**DATASET EXCERPTS**.
Start of Block

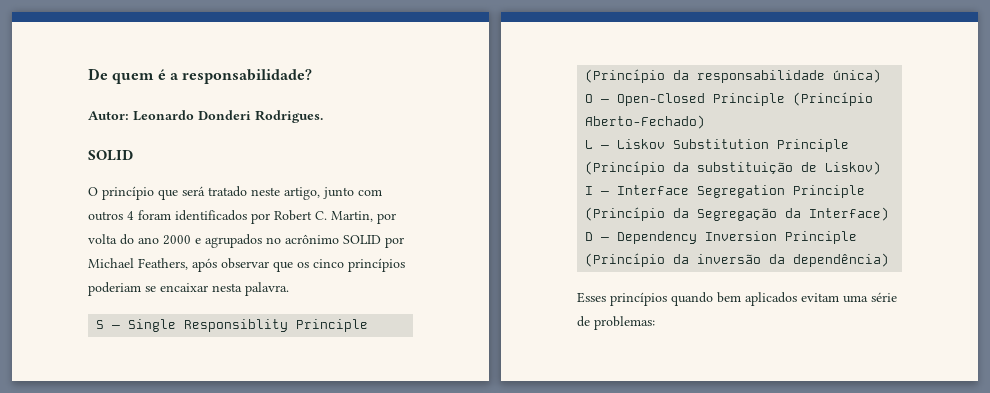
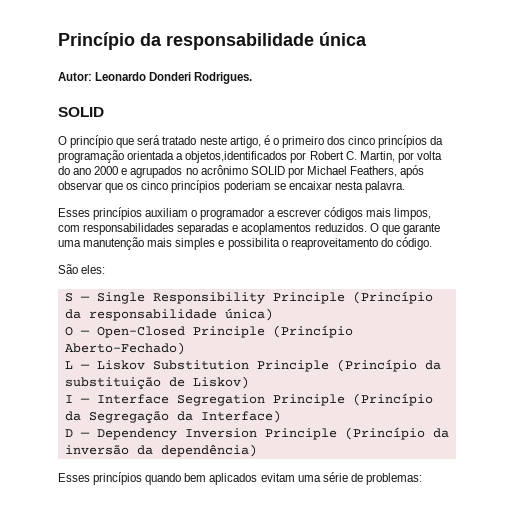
[88,68,313,84] De quem é a responsabilidade? -> [58,32,367,50] Princípio da responsabilidade única
[323,187,382,199] [88,210,247,221] junto com outros 4 foram identificados -> [263,135,444,148] [58,150,288,163] é o primeiro dos cinco princípios da programação orientada a objetos,identificados
(289, 289) none -> [58,207,431,220] [58,223,440,235] [58,237,432,250] [58,264,106,274] // Esses princípios auxiliam o programador a escrever códigos mais limpos, com responsabilidades separadas e acoplamentos reduzidos. O que garante uma manutenção mais simples e possibilita o reaproveitamento do código. // São eles:
[184,319,289,332] Responsiblity -> [152,292,265,304] Responsibility

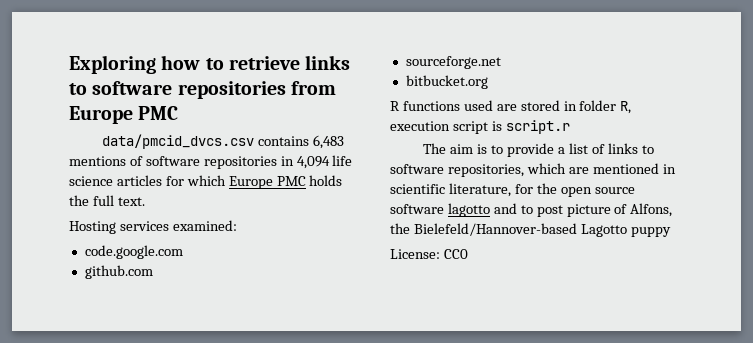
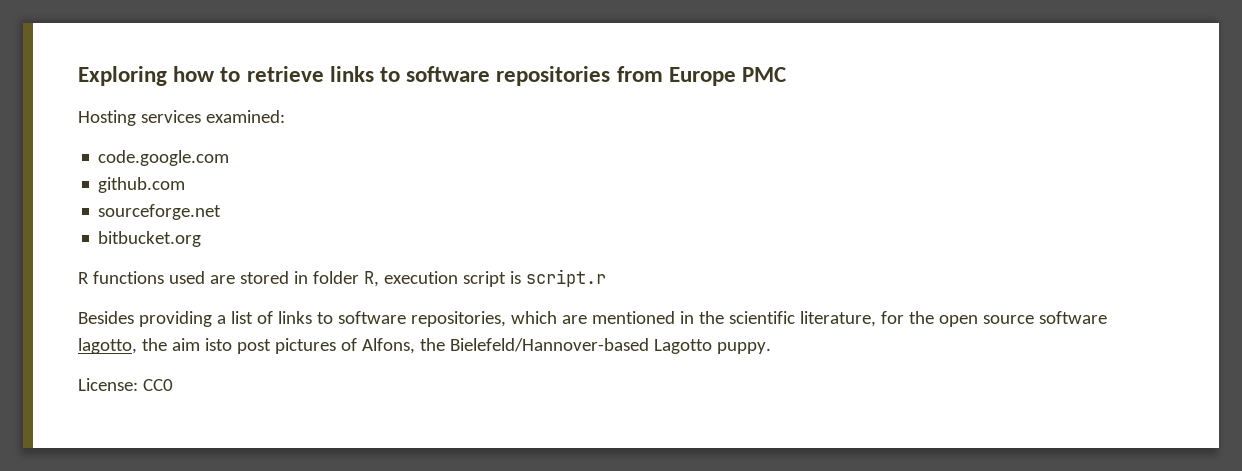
[102,134,345,149] [69,155,353,169] [69,175,343,189] [69,195,145,206] // data/pmcid_dvcs.csv contains 6,483 mentions of software repositories in 4,094 life science articles for which Europe PMC holds the full text. -> (787, 74) none
[423,143,554,157] The aim is to provide -> [78,311,212,327] Besides providing
(676, 169) none -> [698,311,724,324] the
[447,203,611,217] lagotto and to post picture -> [78,338,336,354] lagotto, the aim isto post pictures
[630,227,671,237] puppy -> [716,342,771,354] puppy.

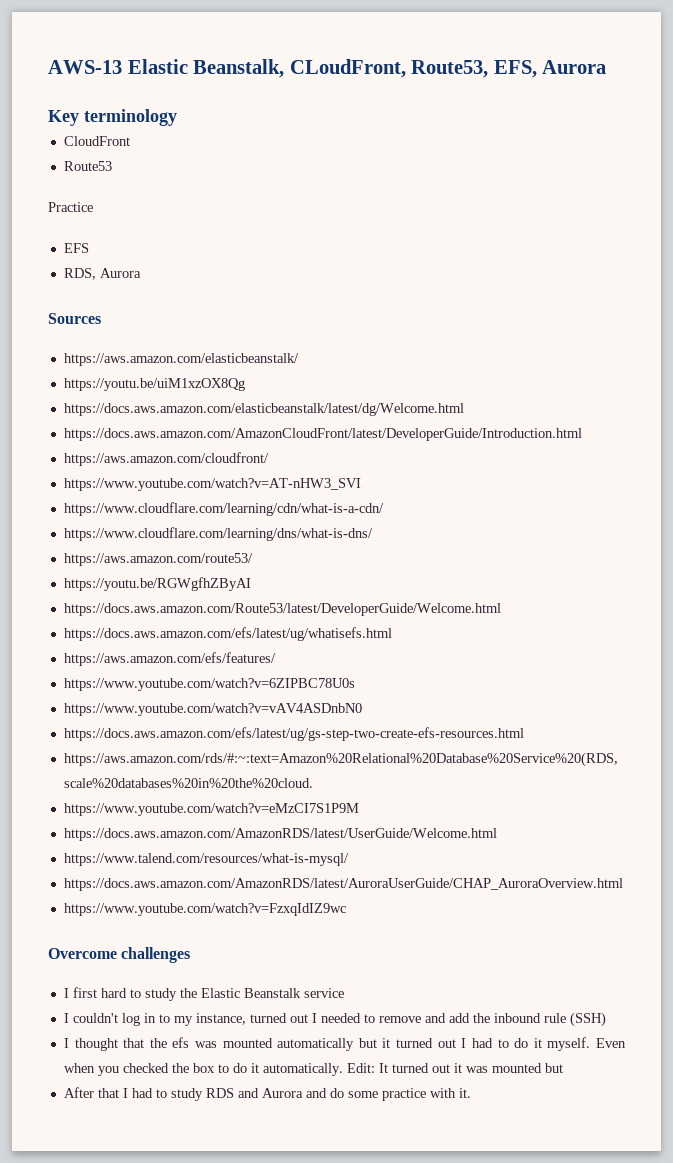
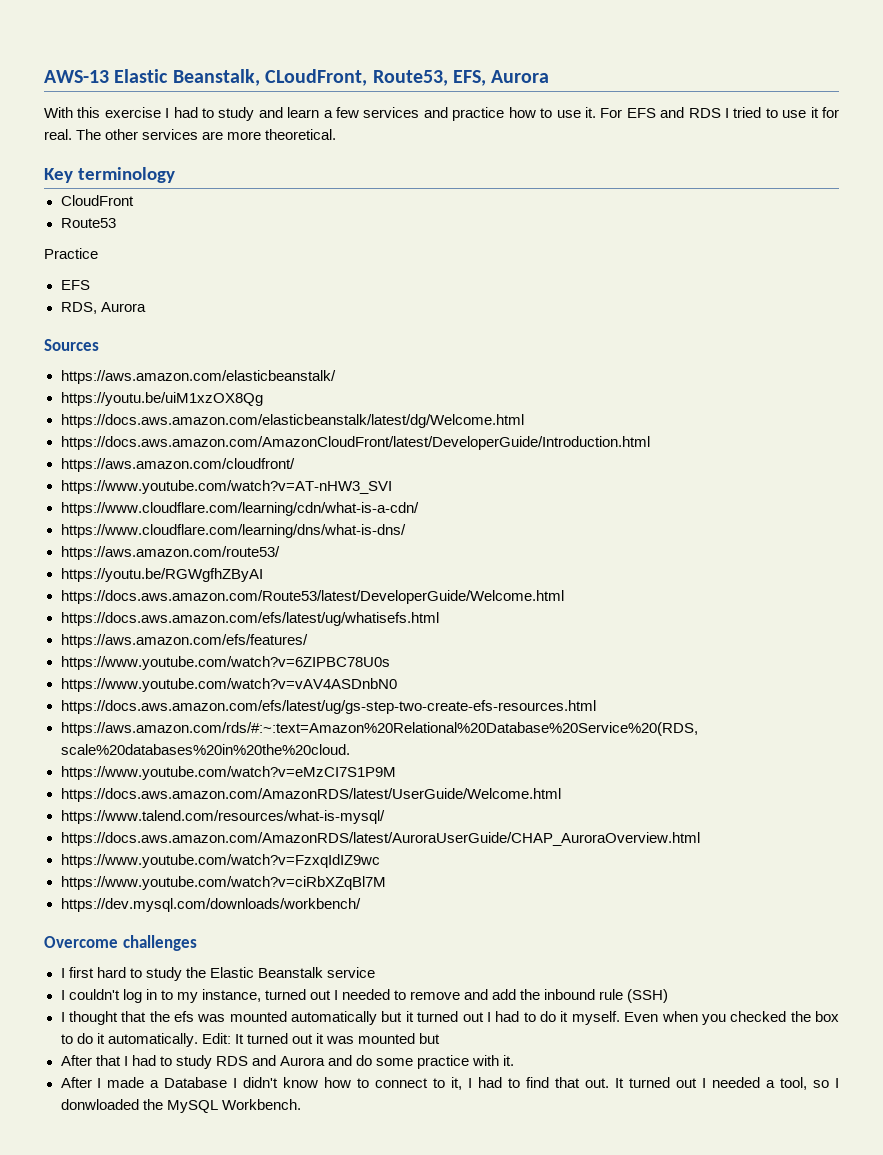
(607, 67) none -> [44,107,839,121] [44,129,337,140] // With this exercise I had to study and learn a few services and practice how to use it. For EFS and RDS I tried to use it for real. The other services are more theoretical.
(346, 909) none -> [60,876,386,890] [60,898,361,912] // https://www.youtube.com/watch?v=ciRbXZqBl7M // https://dev.mysql.com/downloads/workbench/
(471, 1093) none -> [60,1077,840,1090] [60,1099,301,1113] // After I made a Database I didn't know how to connect to it, I had to find that out. It turned out I needed a tool, so I donwloaded the MySQL Workbench.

End of Block

Copy the listing exactly. No images belong in the copy.

[88,68,313,84] De quem é a responsabilidade? -> [58,32,367,50] Princípio da responsabilidade única
[323,187,382,199] [88,210,247,221] junto com outros 4 foram identificados -> [263,135,444,148] [58,150,288,163] é o primeiro dos cinco princípios da programação orientada a objetos,identificados
(289, 289) none -> [58,207,431,220] [58,223,440,235] [58,237,432,250] [58,264,106,274] // Esses princípios auxiliam o programador a escrever códigos mais limpos, com responsabilidades separadas e acoplamentos reduzidos. O que garante uma manutenção mais simples e possibilita o reaproveitamento do código. // São eles:
[184,319,289,332] Responsiblity -> [152,292,265,304] Responsibility

[102,134,345,149] [69,155,353,169] [69,175,343,189] [69,195,145,206] // data/pmcid_dvcs.csv contains 6,483 mentions of software repositories in 4,094 life science articles for which Europe PMC holds the full text. -> (787, 74) none
[423,143,554,157] The aim is to provide -> [78,311,212,327] Besides providing
(676, 169) none -> [698,311,724,324] the
[447,203,611,217] lagotto and to post picture -> [78,338,336,354] lagotto, the aim isto post pictures
[630,227,671,237] puppy -> [716,342,771,354] puppy.

(607, 67) none -> [44,107,839,121] [44,129,337,140] // With this exercise I had to study and learn a few services and practice how to use it. For EFS and RDS I tried to use it for real. The other services are more theoretical.
(346, 909) none -> [60,876,386,890] [60,898,361,912] // https://www.youtube.com/watch?v=ciRbXZqBl7M // https://dev.mysql.com/downloads/workbench/
(471, 1093) none -> [60,1077,840,1090] [60,1099,301,1113] // After I made a Database I didn't know how to connect to it, I had to find that out. It turned out I needed a tool, so I donwloaded the MySQL Workbench.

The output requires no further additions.